Instructions for the task >>
Check every line below for the string "down". Copy the ones that have it.

Dataset records >>
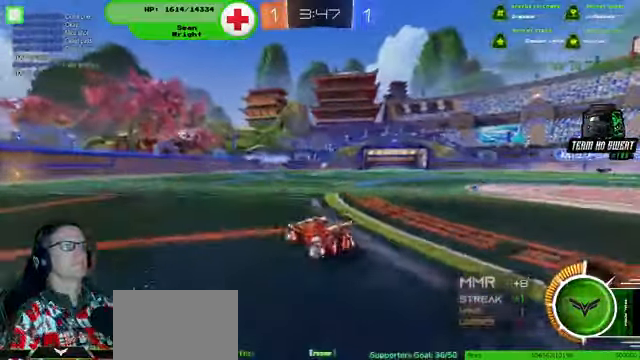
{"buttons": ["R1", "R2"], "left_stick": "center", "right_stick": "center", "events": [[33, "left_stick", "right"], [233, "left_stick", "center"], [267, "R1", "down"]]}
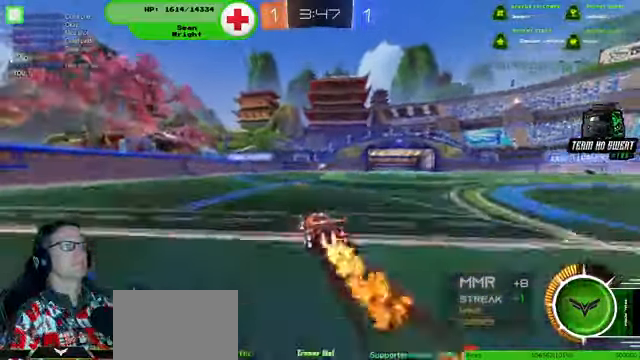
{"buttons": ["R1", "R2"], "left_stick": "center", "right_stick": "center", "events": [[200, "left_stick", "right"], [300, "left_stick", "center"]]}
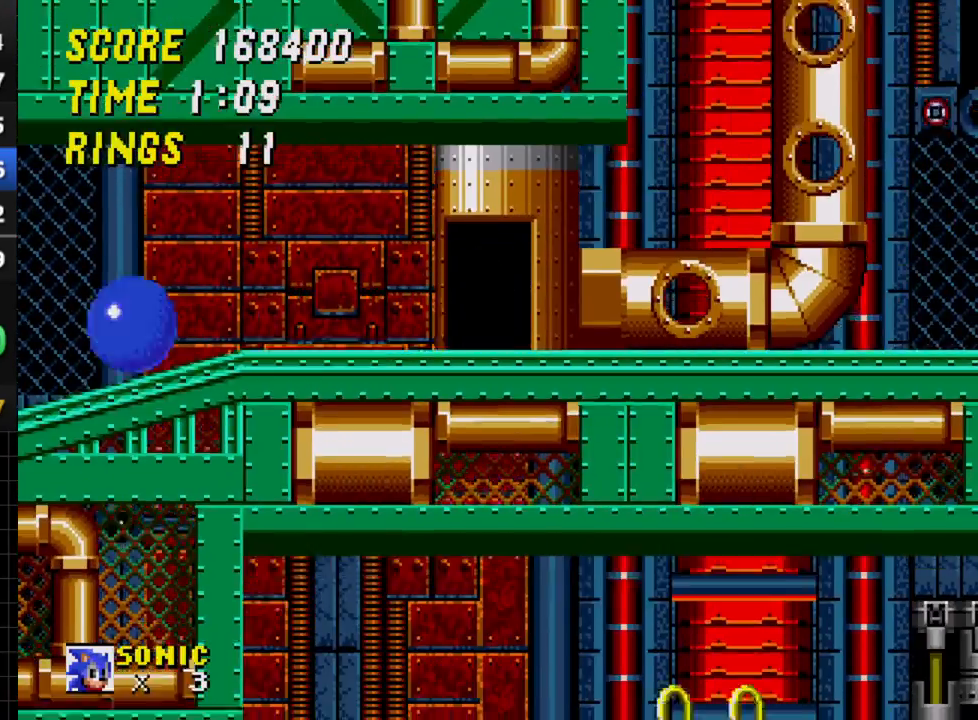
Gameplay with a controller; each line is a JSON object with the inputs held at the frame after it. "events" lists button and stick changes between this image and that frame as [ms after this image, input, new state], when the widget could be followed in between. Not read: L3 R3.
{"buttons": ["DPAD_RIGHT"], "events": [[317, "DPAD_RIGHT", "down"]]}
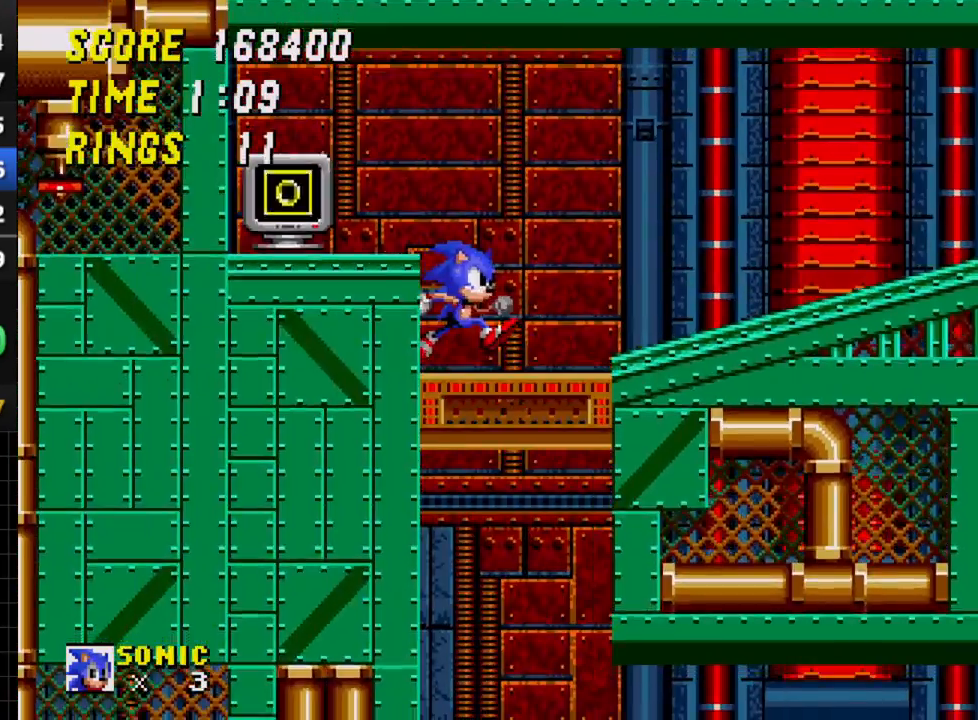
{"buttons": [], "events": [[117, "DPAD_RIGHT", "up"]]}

--

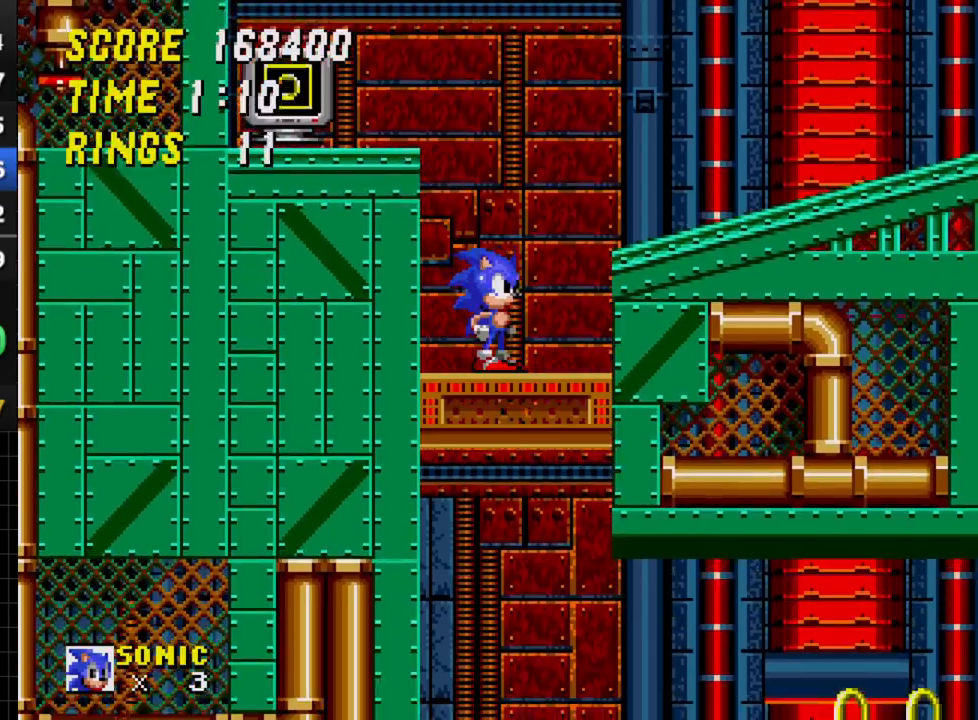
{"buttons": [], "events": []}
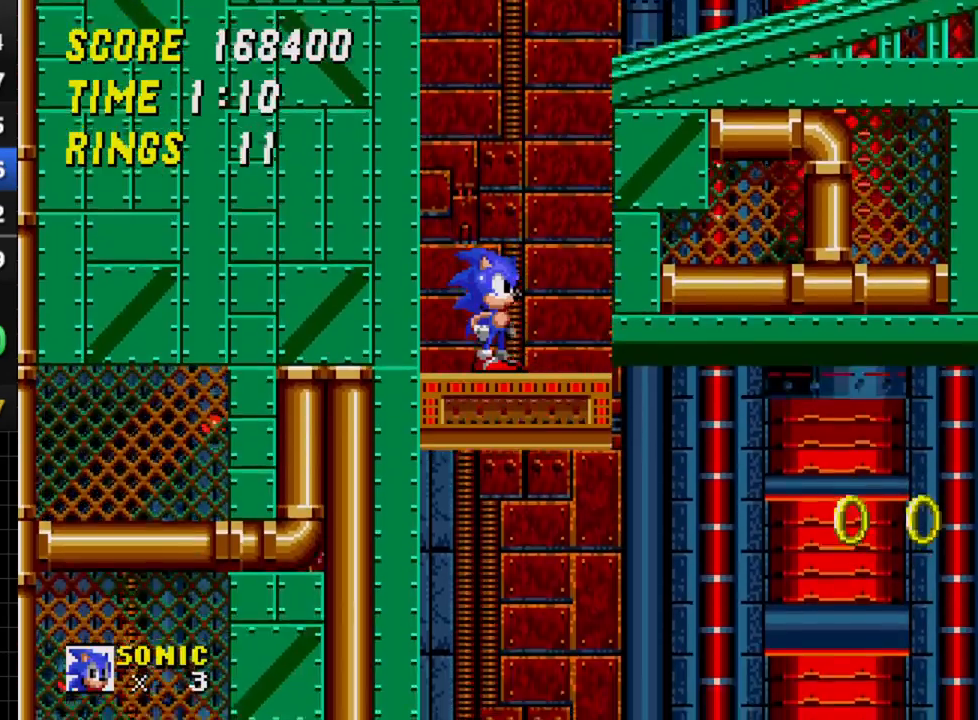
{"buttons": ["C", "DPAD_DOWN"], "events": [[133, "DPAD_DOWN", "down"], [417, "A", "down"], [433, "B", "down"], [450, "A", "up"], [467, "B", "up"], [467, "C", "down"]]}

Worked solution >>
{"buttons": ["R1", "R2"], "left_stick": "center", "right_stick": "center", "events": [[33, "left_stick", "right"], [233, "left_stick", "center"], [267, "R1", "down"]]}
{"buttons": ["DPAD_RIGHT"], "events": [[317, "DPAD_RIGHT", "down"]]}
{"buttons": ["C", "DPAD_DOWN"], "events": [[133, "DPAD_DOWN", "down"], [417, "A", "down"], [433, "B", "down"], [450, "A", "up"], [467, "B", "up"], [467, "C", "down"]]}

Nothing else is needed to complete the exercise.